PAGE EXTRACT:
Installation of the pedestrian hybrid beacon has been shown to provide the following safety benefits: up to a 69 percent reduction in pedestrian crashes and up to a 29 percent reduction in total roadway crashes.

Proven Safety Countermeasure 9 Road DietRoad Diet
The classic roadway reconfiguration, commonly referred to as a “road diet,” involves converting an undivided four lane roadway into three lanes made up of two through lanes and a center two-way left turn lane. The reduction of lanes allows the roadway to be reallocated for other uses such as bike lanes, pedestrian crossing islands, and/or parking. Road diets have multiple safety and operational benefits for vehicles as well as pedestrians, such as:

  • Decreasing vehicle travel lanes for pedestrians to cross, therefore reducing the multiple-threat crash (when one vehicle stops for a pedestrian in a travel lane on a multi-lane road, but the motorist in the next lane does not, resulting in a crash) for pedestrians,
  • Providing room for a pedestrian crossing island,
  • Improving safety for bicyclists when bike lanes are added (such lanes also create a buffer space between pedestrians and vehicles),
  • Providing the opportunity for on-street parking (also a buffer between pedestrians and vehicles),
  • Reducing rear-end and side-swipe crashes, and
  • Improving speed limit compliance and decreasing crash severity when crashes do occur.

(Dataset entries)
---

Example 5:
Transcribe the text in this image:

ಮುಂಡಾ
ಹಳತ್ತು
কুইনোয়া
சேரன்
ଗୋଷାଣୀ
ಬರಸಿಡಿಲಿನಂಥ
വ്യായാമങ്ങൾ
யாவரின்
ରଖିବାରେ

ABOUT THIS EXERCISE: Rewrite the road safety text starting at "Installation of the" and ending at "total roadway crashes.", with "pedestrian hybrid beacon" changed to "PHB".

ANSWER TO THIS EXERCISE:
Installation of the PHB has been shown to provide the following safety benefits: up to a 69 percent reduction in pedestrian crashes and up to a 29 percent reduction in total roadway crashes.